→ **Passage**
·····
Hoping for A Miracle // The doctors had horrible news, but we clung to emunah

By: Goldy Guttman

Bare feet of a cute newborn baby in warm white blanket. Childhood. Small bare feet of a little baby girl or boy. Sleeping newborn child.

Our story begins with a pregnancy. A run-of-the-mill, perfect pregnancy. My husband and I are parents to five healthy children, and this baby would be our sixth. I was due after Pesach, and let’s just say life was good, if hectic. I would go to my teaching job daily and come home to care for my family, cook and serve dinner, and clean up. There was no indication that our world would be turned completely upside down very soon.

Everything changed on Monday, December 7. The date is seared in our memory. I went to my OB-GYN for my 20-week sonogram. The sonographer asked me for my age before she began the scan and asked if I was opting for any genetic testing as I am in my high thirties (36, to be exact).

I declined and she started the scan, schmoozing as she did so. The conversation then petered out, and she gazed at the screen with a furrowed brow.
After 30 or 40 minutes, she turned to me and said, “We need to get my supervisor in here.”
I paused and asked, “How scared do I need to be?”
·····
→ **Data provided**

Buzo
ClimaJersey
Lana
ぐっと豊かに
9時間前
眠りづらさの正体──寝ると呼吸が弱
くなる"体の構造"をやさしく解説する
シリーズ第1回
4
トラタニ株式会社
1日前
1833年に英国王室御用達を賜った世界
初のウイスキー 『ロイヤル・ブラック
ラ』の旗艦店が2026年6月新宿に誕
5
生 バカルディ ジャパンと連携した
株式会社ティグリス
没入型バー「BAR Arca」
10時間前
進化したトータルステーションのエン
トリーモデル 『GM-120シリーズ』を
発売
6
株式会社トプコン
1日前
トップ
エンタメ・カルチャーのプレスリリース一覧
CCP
·····
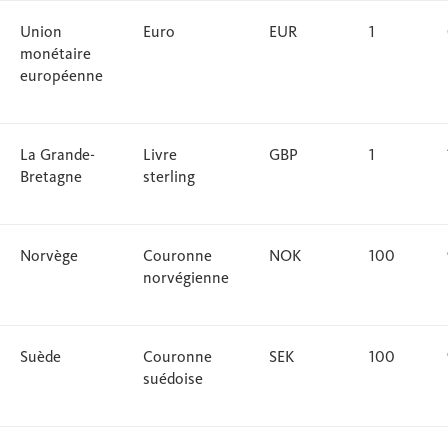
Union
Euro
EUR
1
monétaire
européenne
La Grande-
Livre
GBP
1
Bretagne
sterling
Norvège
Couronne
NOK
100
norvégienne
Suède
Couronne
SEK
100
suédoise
·····
→ **Set of tasks**
**A.** Copy from the pregnancy story the part from "By: Goldy Guttman" to "to be exact).".
**B.** According to the pregnancy story, on what date did everything change?
**C.** Continue the pregnancy story from its last sentence.
The lines are not needed for any of this work.

→ **Written responses**
**A.**
By: Goldy Guttman

Bare feet of a cute newborn baby in warm white blanket. Childhood. Small bare feet of a little baby girl or boy. Sleeping newborn child.

Our story begins with a pregnancy. A run-of-the-mill, perfect pregnancy. My husband and I are parents to five healthy children, and this baby would be our sixth. I was due after Pesach, and let’s just say life was good, if hectic. I would go to my teaching job daily and come home to care for my family, cook and serve dinner, and clean up. There was no indication that our world would be turned completely upside down very soon.

Everything changed on Monday, December 7. The date is seared in our memory. I went to my OB-GYN for my 20-week sonogram. The sonographer asked me for my age before she began the scan and asked if I was opting for any genetic testing as I am in my high thirties (36, to be exact).

**B.** Monday, December 7.

**C.**
She said she saw a few things that were cause for concern, including short feet—perhaps broken or bent—and a small chest.

She also said there was something interesting about the nose or chin but she wasn’t sure, which is why she wanted the supervisor to come take a look.
The supervisor came in and recommended that I go elsewhere for a more detailed sonogram, as well as genetic testing. I called my husband, and he came to the office immediately.

Due to COVID he had not been allowed in for my appointment, but they let him come in at this point, and we went in to speak to the doctor together. Dr. Klinger said he wasn’t sure exactly what was going on, but from what he could see on the sonogram, we were definitely dealing with something complex.

He also said we needed to go for genetic testing to figure out what disorder the baby might have. We left the office with our hearts pounding, not sure how to digest the news we had just received.